It did not take long for financial cracks to form in the foundation of the brand new Alliance of American Football.

The Athletic’s David Glenn, citing multiple sources, reported that the league was in danger of not making payroll last week, just the second week of the league’s existence.

In fact, Action Network’s Darren Rovell expanded on that, saying that the AAF actually missed payroll in Week 1 and “told agents that it was a glitch with switching to a new administrator” and that “players would be paid by today.”

Amid all the fanfare a week and a half ago, and a television viewing audience of 3.25 million people who tuned in on CBS for the opening weekend, it seems the AAF still could not escape the money woes that have always plagued new football leagues. The play was decent enough for spring football and most fans seem to be enjoying the league so far.

However, despite that much hyped first week, things took a wild turn pretty quickly.

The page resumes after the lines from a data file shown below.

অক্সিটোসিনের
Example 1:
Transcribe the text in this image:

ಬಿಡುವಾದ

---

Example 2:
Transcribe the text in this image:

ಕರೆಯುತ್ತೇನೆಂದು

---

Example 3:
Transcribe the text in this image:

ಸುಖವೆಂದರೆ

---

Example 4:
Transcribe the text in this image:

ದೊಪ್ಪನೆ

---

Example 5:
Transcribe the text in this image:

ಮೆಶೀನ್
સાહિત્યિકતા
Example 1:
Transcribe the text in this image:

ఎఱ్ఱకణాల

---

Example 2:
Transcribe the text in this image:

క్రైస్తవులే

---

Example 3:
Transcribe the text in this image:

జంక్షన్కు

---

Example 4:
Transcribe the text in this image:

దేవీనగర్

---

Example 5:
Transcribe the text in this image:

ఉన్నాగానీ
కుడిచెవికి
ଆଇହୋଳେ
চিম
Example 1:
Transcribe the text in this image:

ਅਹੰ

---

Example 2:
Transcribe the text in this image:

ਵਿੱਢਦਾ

After all the good publicity the Alliance of American Football has received,  people forget that it’s still a startup business.

The crisis was averted. Glenn wrote that Carolina Hurricanes majority owner Tom Dundon will be introduced as the AAF’s new chairman after investing $250 million in the league. The NHL owner’s investment allowed the league to meet its financial obligations.

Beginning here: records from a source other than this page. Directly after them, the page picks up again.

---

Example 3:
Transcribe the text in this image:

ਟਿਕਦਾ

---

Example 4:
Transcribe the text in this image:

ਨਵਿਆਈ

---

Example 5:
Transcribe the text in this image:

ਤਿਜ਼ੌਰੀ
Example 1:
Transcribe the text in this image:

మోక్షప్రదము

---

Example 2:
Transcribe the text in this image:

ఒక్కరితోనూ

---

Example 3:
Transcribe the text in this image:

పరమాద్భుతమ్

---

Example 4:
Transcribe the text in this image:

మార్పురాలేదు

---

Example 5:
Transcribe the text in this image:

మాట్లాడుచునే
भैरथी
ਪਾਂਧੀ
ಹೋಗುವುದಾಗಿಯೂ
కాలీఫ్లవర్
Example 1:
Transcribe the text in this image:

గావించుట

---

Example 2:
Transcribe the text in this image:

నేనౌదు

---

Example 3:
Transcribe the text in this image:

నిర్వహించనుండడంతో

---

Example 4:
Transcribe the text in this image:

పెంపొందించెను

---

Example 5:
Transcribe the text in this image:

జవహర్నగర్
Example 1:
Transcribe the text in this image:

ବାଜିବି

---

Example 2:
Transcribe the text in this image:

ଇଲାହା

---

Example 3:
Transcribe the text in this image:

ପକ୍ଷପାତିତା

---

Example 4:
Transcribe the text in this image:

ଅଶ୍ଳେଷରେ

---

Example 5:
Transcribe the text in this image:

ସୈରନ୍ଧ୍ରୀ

It’s a reminder that, while the AAF isn’t necessarily competing with the NFL, the previous pro football leagues that tried to go head-to-head with the NFL never had the financial wherewithal to thrive..

AAF’s financial issues tense

Based on the Athletic’s story, the AAF’s situation last week sounded tense.

One source told Glenn that the situation was close to dire:

“Without a new, nine-figure investor, nobody is sure what would have happened. You can always tell people their checks are going to be a little late, but how many are going to show up on the weekend for games when they don’t see anything hit their bank accounts on Friday?”

That’s a stark, shocking contrast to positive atmosphere surrounding the league after its debut. Ratings were decent and much was written about the AAF’s first set of games drawing more viewers than an NBA game on ABC between the Rockets and Thunder.

In other words, the league was riding a wave of great PR. This news could bring that to a grinding halt. It certainly puts a damper on things.

Meeting payroll each week is a huge expense for the AAF. With 52 players on eight teams, and each player making $250k over a three-year contract, that puts player payroll at $104 million for that whole span. With first-year salaries reportedly at $70,000, that would be around $29.1 million this year, or $2.9 million each week for the 10-week season. There are also player bonuses, and coaches, employees, and gameday staffers who need to be paid. For a league in its infancy, that’s a whole lot of money to dedicate solely to payroll.

Without question, starting a new professional league, like any startup business, is a risky venture. So the fact the AAF needs money should come as no surprise. What is surprising is that they needed a lifeline so early. With the XFL gearing up to start next spring, the AAF does not have much time to build up a loyal fanbase and solidify their revenue streams.